[SystemSafety] Another unbelievable failure (file system overflow)

Robert Schaefer at 300 schaefer_robert at dwc.edu
Thu May 28 14:46:19 CEST 2015


Static analysis isn't free. Testing isn't free.
Who determines the need for  or business case for static analysis and test?

As to "Bad Manager / Good Programmer", or "Good Manager / Bad Programmer".
Who works for whom? 

________________________________________
From: systemsafety-bounces at lists.techfak.uni-bielefeld.de <systemsafety-bounces at lists.techfak.uni-bielefeld.de> on behalf of Chris Hills <safetyyork at phaedsys.com>
Sent: Thursday, May 28, 2015 8:23 AM
To: 'Heath Raftery'; systemsafety at lists.techfak.uni-bielefeld.de
Subject: Re: [SystemSafety] Another unbelievable failure (file  system  overflow)

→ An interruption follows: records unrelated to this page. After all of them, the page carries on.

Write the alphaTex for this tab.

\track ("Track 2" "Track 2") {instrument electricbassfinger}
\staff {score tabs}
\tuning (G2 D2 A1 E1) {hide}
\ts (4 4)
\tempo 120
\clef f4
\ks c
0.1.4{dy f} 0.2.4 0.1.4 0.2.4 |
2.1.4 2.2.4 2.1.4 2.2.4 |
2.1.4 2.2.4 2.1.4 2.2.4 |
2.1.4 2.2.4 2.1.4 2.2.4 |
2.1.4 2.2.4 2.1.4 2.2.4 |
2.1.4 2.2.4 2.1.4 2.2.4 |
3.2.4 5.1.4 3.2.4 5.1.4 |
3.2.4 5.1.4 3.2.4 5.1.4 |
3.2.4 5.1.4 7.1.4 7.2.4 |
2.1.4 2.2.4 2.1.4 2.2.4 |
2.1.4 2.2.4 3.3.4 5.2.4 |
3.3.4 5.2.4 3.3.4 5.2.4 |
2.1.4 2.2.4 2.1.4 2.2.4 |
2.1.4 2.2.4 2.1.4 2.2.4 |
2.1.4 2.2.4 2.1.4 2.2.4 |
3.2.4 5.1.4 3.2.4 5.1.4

Interesting one Roberto. I for one, can imagine it happening in a resource strapped small company:

Programmer: "Got that bloody file system driver working. Had to hack some crap together to figure out where the problem is, but I figured it out so I'll just go back and take out the nonsense."
Manager: "It's working right? We have to ship!"
Programmer: "It's working now, but it's very suspect."
Manager: "Good, it's working. Ship now. We'll do whatever polishing you want in version 2."
Programmer: "Sigh. The proverbial 'version 2' that never comes..."

Heath

[CAH]
I find that this is normally trotted out:  the Bad Manager and the Good Programmer

However after many years of writing software,  latterly selling, among other things,  static analysers and doing many conference presentations on software development:
I find that 70%+ of C and C++ programmers still see no need for static analysis!  The don't like to have to work to style guides and fight against code subsets.

Incidentally at a UK tradeshow/Conference we run a coding challenge to find the errors in 30-50 lines of code.  Generally the best scores are around 30% compared to those found by static analyser.

So despite, or perhaps because, I have been a programmer I don't hold to the automatic  Bad-Manager/Good-Programmer  stereotypes.  It is normally six of one and half a dozen of the other.